# Work order:
Below are some records; repeat them all exactly, minus the pictures.

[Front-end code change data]
-=-=-

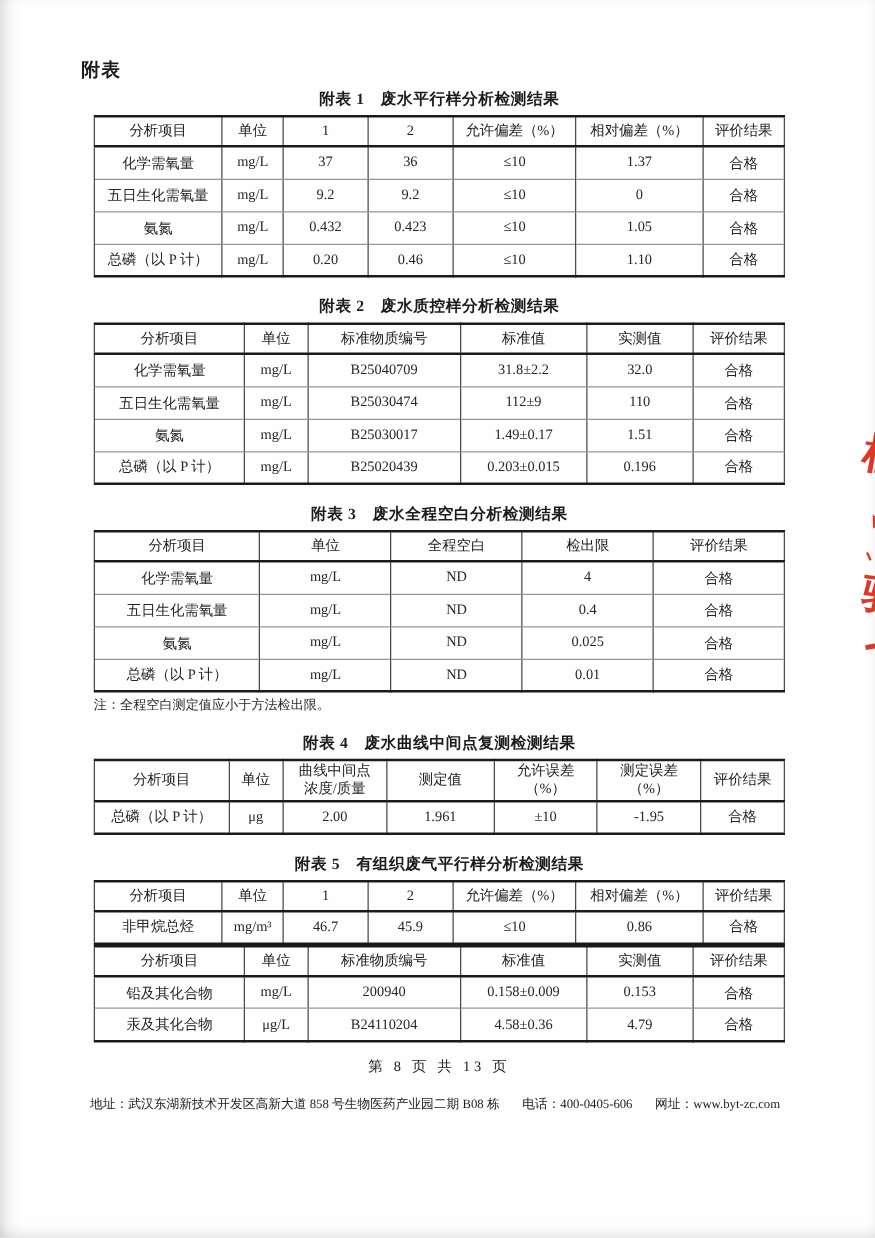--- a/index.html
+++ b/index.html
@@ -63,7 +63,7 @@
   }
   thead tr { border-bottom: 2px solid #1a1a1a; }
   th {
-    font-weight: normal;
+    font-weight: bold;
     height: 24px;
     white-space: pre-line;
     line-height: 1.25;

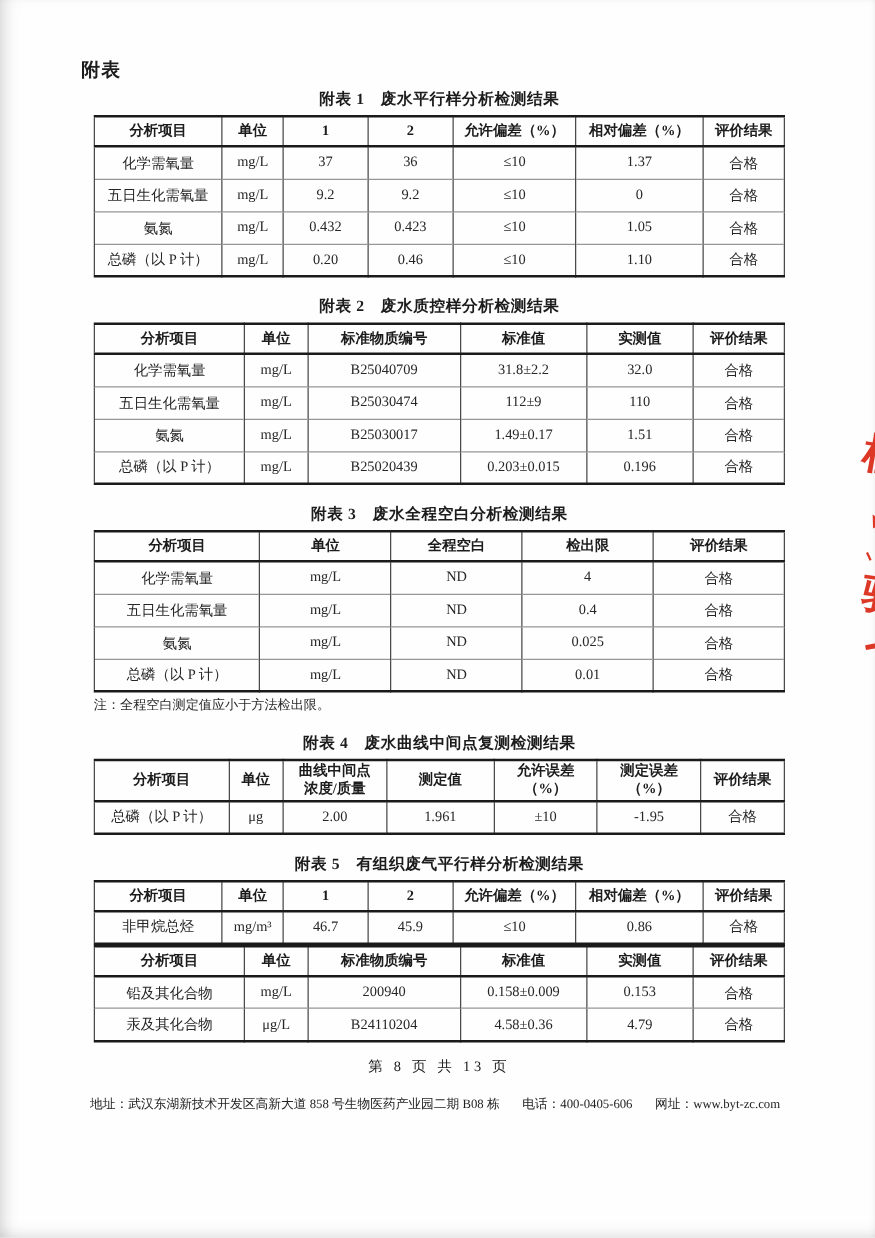--- a/index.html
+++ b/index.html
@@ -226,7 +226,7 @@
               <td>氨氮</td>
               <td>mg/L</td>
               <td>B25030017</td>
-              <td>1.49±0.17</td>
+              <td>0.65±0.10</td>
               <td>1.51</td>
               <td>合格</td>
             </tr>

-=-=-

# Task result:
--- a/index.html
+++ b/index.html
@@ -63,7 +63,7 @@
   }
   thead tr { border-bottom: 2px solid #1a1a1a; }
   th {
-    font-weight: normal;
+    font-weight: bold;
     height: 24px;
     white-space: pre-line;
     line-height: 1.25;

--- a/index.html
+++ b/index.html
@@ -226,7 +226,7 @@
               <td>氨氮</td>
               <td>mg/L</td>
               <td>B25030017</td>
-              <td>1.49±0.17</td>
+              <td>0.65±0.10</td>
               <td>1.51</td>
               <td>合格</td>
             </tr>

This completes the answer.